Cardi B's clearly having a normal one, having tweeted at 8:06 a.m. one of the most pressing questions of human existence. "I wonder how pee taste like ?," she wrote, with the important follow-up "I’m not hacked I just wonder if it got a bland taste or is it salty." As we look onward onto our day, we can't pretend like the question will just leave us: after all, who among us has not wondered the very same thing, in what might just be our most shameful of thoughts?

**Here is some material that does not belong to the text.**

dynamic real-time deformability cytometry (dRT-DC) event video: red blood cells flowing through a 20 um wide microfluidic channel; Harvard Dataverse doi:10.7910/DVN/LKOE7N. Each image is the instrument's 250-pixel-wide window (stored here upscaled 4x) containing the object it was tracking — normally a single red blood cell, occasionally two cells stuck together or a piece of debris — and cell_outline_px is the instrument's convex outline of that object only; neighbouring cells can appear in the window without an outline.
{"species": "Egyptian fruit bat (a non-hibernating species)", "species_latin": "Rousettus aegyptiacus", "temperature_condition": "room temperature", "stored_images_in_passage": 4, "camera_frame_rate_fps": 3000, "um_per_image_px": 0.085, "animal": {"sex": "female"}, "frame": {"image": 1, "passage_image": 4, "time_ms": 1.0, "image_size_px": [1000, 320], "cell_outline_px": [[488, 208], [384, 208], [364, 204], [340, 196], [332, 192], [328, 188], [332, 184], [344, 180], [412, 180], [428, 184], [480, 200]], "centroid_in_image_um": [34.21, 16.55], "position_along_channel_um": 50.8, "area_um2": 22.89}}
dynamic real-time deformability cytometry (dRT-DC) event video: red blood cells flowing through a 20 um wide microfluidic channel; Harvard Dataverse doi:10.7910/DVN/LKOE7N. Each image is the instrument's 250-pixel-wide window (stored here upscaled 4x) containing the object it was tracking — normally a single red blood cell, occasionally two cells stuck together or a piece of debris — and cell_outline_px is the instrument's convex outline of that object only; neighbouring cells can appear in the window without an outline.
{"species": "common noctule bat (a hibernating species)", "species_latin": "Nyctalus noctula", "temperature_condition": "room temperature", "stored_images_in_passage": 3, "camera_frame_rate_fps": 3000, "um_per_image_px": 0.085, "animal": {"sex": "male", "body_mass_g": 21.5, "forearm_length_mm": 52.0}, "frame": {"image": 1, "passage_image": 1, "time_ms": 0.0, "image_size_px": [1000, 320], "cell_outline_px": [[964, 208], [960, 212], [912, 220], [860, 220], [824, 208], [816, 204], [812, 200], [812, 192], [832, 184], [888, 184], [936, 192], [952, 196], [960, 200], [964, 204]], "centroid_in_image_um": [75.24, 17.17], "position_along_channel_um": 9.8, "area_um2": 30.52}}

Cardi, you are definitely not alone. The question "what does pee taste like" makes up pages and pages of inquiries on Quora, Reddit, Yahoo Answers, bodybuilding forums, and basically anywhere anyone can post on the internet with even the slightest veneer of privacy. Most of us, however, leave that question as a stupid shower thought, not something we'd actually do.
What does pee taste like?
While we're still not doing, uh, that for the sake of "journalism," plenty of bold souls have given pee drinking a shot, from Man vs. Wild's Bear Grylls to "urine therapy" devotees, who drink pee as a pseudo-health elixir, to urophiles, who just have a kink for it, to the folks over at BuzzFeed because the world of content is a vampire. In the ancient times and Middle Ages, physicians judged health and diagnosed diseases by taking, yup, sips of pee, using urine flavor wheels not unlike today's coffee tasting wheels to identity pee's many flavor profiles. From these centuries of brave work, we can, at the very least, find the best descriptions of what pee actually tastes like. Here they are.
The consensus seems to be that pee tastes salty, which seems kinda like what you'd expect.
- "It’s overrated is what I know. It tastes terrible, warm, salty," reported Bear Grylls in 2015.
- According to an 1883 article in the Cincinnati Lancet and Clinic, pee has a "bitterish, disagreeable flavor" and a "saline taste."
- "...the taste of urine has been recognized, and which is said to be saline, bitter, piquant, and disagreeable," wrote the Eclectic Medical Journal in 1869.
- "While many people have claimed some beers or wines tastes like pee, urine is actually reported by some to taste salty (due to the salts and chemicals being filtered by your kidneys)," claims Urine Colors, a website that helps people analyze what their pee color means.
- "Bitter and salty. Sort of like earwax," said someone on Reddit.
- "Umami," according to a Twitter poll by the band Kali Masi.
Health conditions and diets can make pee taste different—in some cases, better, it seems.
- Diabetes made pee taste "wonderfully sweet, like sugar or honey," according to physicians around the 17th century.
- "The taste of normal urine as saltish bitter, but the flavor varies very much in disease, being sometimes as sweet as honey—in diabetes; and at other times as bitter as gall—in icterus," said the 1872 book The Urine and its Derangements.
- As Sir Henry Wellcome mentioned in the 1911 book The Evolution and Development of Urine Analysis, Sanskrit medicine has its own classifications for urine, including "iksumeha" which tastes "very sweet" and has a "cold, sticky, opaque" texture like sugarcane juice, and the "astringent, sweet, white, and sharp" tasting "madhumeha," or "honey urine."
- But according to someone in a urine therapy Facebook group, "Eat beef and fries and ur urine will taste like ass."
And there are others for whom the taste of pee seems, well, a little reaching—like Fabian Farquharson, a proponent of urine therapy, who told British tabloid The Sun in March, "It was comparable to the taste of bitter ale initially and it felt a bit like the first time I tried beer."
There you have it: salty, bitter, and kinda gross. These people did it, and now you never, ever have to try it yourself. You're welcome, Cardi.